Olive oil producer Cobram Estate Olives (ASX: CBO) has reported its 2026 Australian harvest will produce 11.3 million litres of olive oil, a result that despite being down on the prior on-year crop signals a structural lift in the company's underlying productive capacity.
The 2026 harvest is an off-year in the natural biennial bearing cycle, yet total production from the company's own groves and third-party contract-processed fruit came in 11.9 per cent higher than the previous off-year harvest in 2024, which yielded 10.1 million litres.
The result compares with 14.2 million litres produced in the 2025 on-year crop.
Cobram Estate expects its two-year rolling average production from Australian owned groves to exceed 20 million litres at full maturity, and has forecast the 2027 on-year crop will be substantially higher than 2026 and exceed the 2025 on-year result.
The company attributes the gains to increasing grove maturity and density across its Australian plantations, which now span 6,500 hectares.
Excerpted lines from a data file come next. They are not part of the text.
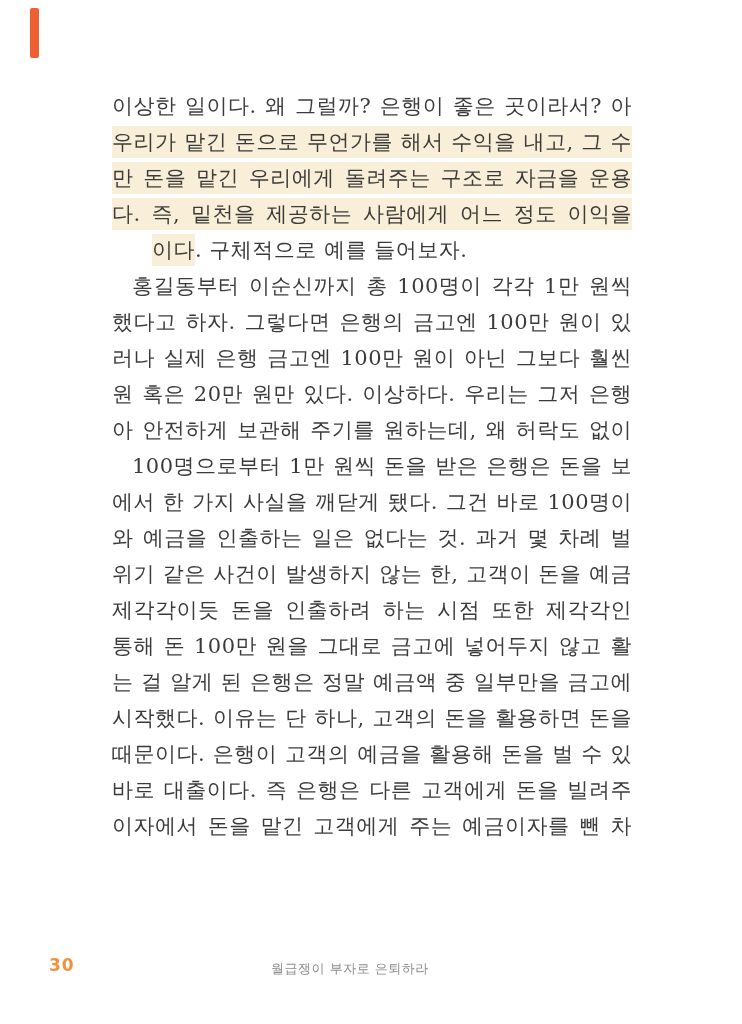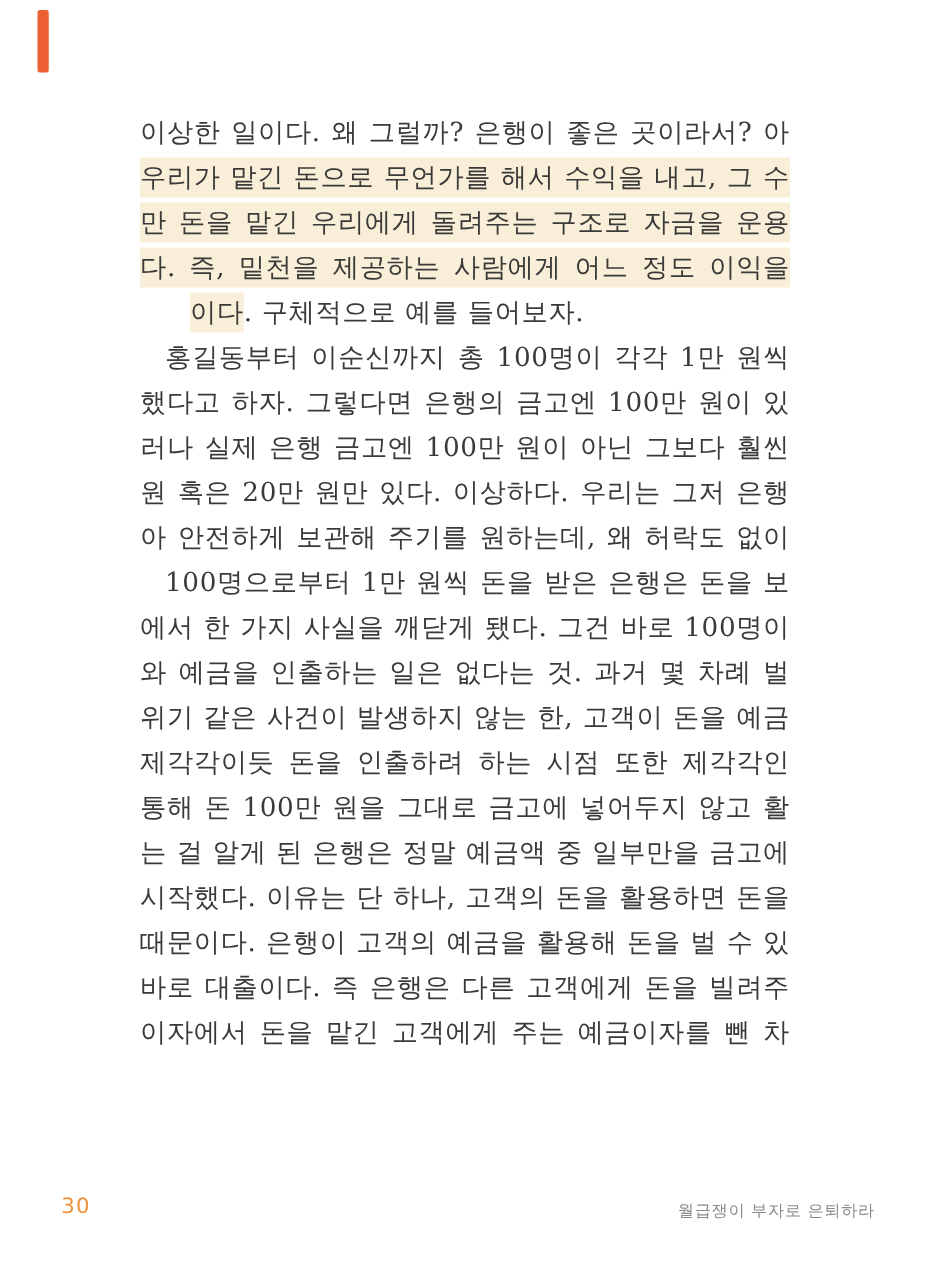--- a/index.html
+++ b/index.html
@@ -51,26 +51,27 @@
     background: var(--hl-color, #F9EED7);
     padding: 4px 0;
   }
   .page-number {
     position: absolute;
     left: 49px; top: 955px;
     font-family: "DejaVu Sans", "Liberation Sans", sans-serif;
     font-size: 17px;
     letter-spacing: 1px;
     color: var(--pagenum-color, #F0913C);
+    font-weight: bold;
   }
   .run-title {
     position: absolute;
     left: 0; top: 960px;
     width: 700px;
-    text-align: right;
+    text-align: center;
     font-family: "DejaVu Sans", "Liberation Sans", sans-serif;
     font-size: 13px;
     letter-spacing: 0.5px;
     color: var(--footer-color, #8B8B8B);
   }
 </style>
 </head>
 <body>
 
 <div class="sheet">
The production uplift has been partially offset by lower oil content in the 2026 fruit, which came in 13.9 per cent below the long-term average, but Cobram Estate notes this has been driven by seasonal conditions during the growing period.
"Olive oil quality is consistent with the company’s expectations, and the company will have sufficient supply to meet the requirements of its packaged goods sales plan through to the 2027 harvest," says Cobram Estate.
However, Cobram Estate says Australian water costs remain well above long-term average prices.
"Despite promising early rainfall in key catchment areas, the Bureau of Meteorology has confirmed that Australia is now in an El Niño phase, which typically increases the likelihood of drier winter and spring conditions across parts of southern and eastern Australia this year," says the company.
"This may result in lower rainfall and higher water costs throughout the next growing season."
The harvest update lands as Cobram Estate beds down its largest strategic move to date - the completed acquisition of California Olive Ranch (COR) for US$173.5 million ($249 million).
The deal has more than doubled Cobram's California grove footprint to 3,292 hectares and has brought the iconic California Olive Ranch brand into its portfolio alongside its existing Cobram Estate US label.
Cobram Estate expects the COR acquisition to deliver US$12 million in initial annualised synergies, rising to US$20 million by FY30, driven by operational efficiencies across milling, bottling and supply chain consolidation.
But the deal is not without complications as Cobram Estate has disclosed today that the COR earn-out payment is likely not payable, with the acquired business not meeting the required EBITDA threshold.
A US$31.9 million purchase price dispute with the COR sellers also remains unresolved.
Cobram Estate's production surge comes against a backdrop of global olive oil supply disruption that has driven prices to historic highs.
Drought conditions across southern Europe, particularly Spain which accounts for half of global production, have constrained supply for consecutive seasons.